⟨
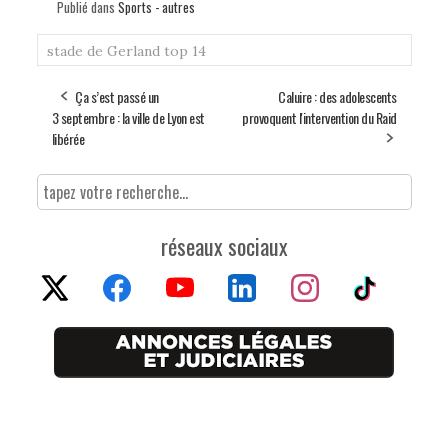
Publié dans
Sports - autres
stade de Gerland
top 14
Ça s’est passé un
Caluire : des adolescents
3 septembre : la ville de Lyon est
provoquent l'intervention du Raid
libérée
réseaux sociaux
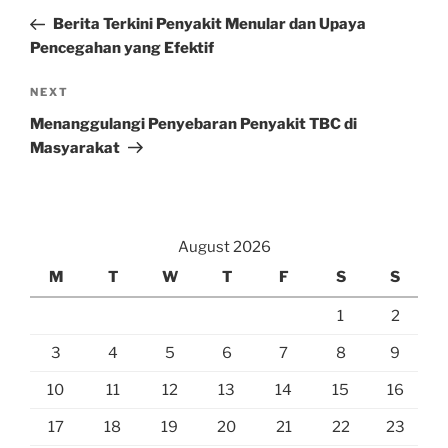
navigation
Post
Berita Terkini Penyakit Menular dan Upaya
Pencegahan yang Efektif
Next
NEXT
Post
Menanggulangi Penyebaran Penyakit TBC di
Masyarakat
August 2026
M
T
W
T
F
S
S
1
2
3
4
5
6
7
8
9
10
11
12
13
14
15
16
17
18
19
20
21
22
23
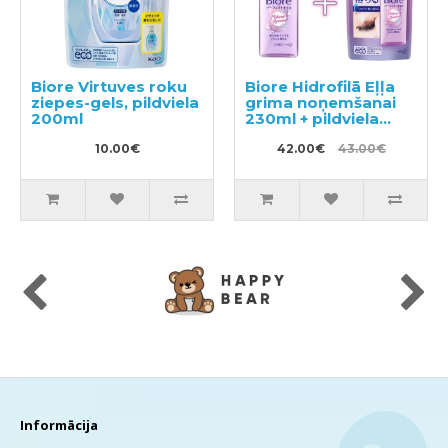
Biore Virtuves roku
Biore Hidrofilā Eļļa
ziepes-gels, pildviela
grima noņemšanai
200ml
230ml + pildviela
210ml
10.00€
42.00€
43.00€
Informācija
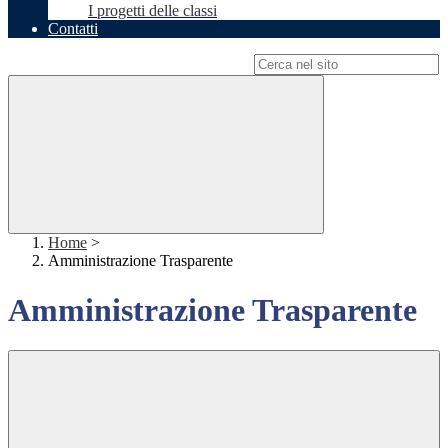
I progetti delle classi
Contatti
Campo di ricerca per le pagine del sito
Home
>
Amministrazione Trasparente
Amministrazione Trasparente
⟩
▶ TASK BRIEF: Return every record exactly, without the pictures.

▶ OUTPUT OF THE TASK:
Publié dans
Sports - autres
stade de Gerland
top 14
Ça s’est passé un
Caluire : des adolescents
3 septembre : la ville de Lyon est
provoquent l'intervention du Raid
libérée
réseaux sociaux
navigation
Post
Berita Terkini Penyakit Menular dan Upaya
Pencegahan yang Efektif
Next
NEXT
Post
Menanggulangi Penyebaran Penyakit TBC di
Masyarakat
August 2026
M
T
W
T
F
S
S
1
2
3
4
5
6
7
8
9
10
11
12
13
14
15
16
17
18
19
20
21
22
23
Biore Virtuves roku
Biore Hidrofilā Eļļa
ziepes-gels, pildviela
grima noņemšanai
200ml
230ml + pildviela
210ml
10.00€
42.00€
43.00€
Informācija
I progetti delle classi
Contatti
Campo di ricerca per le pagine del sito
Home
>
Amministrazione Trasparente
Amministrazione Trasparente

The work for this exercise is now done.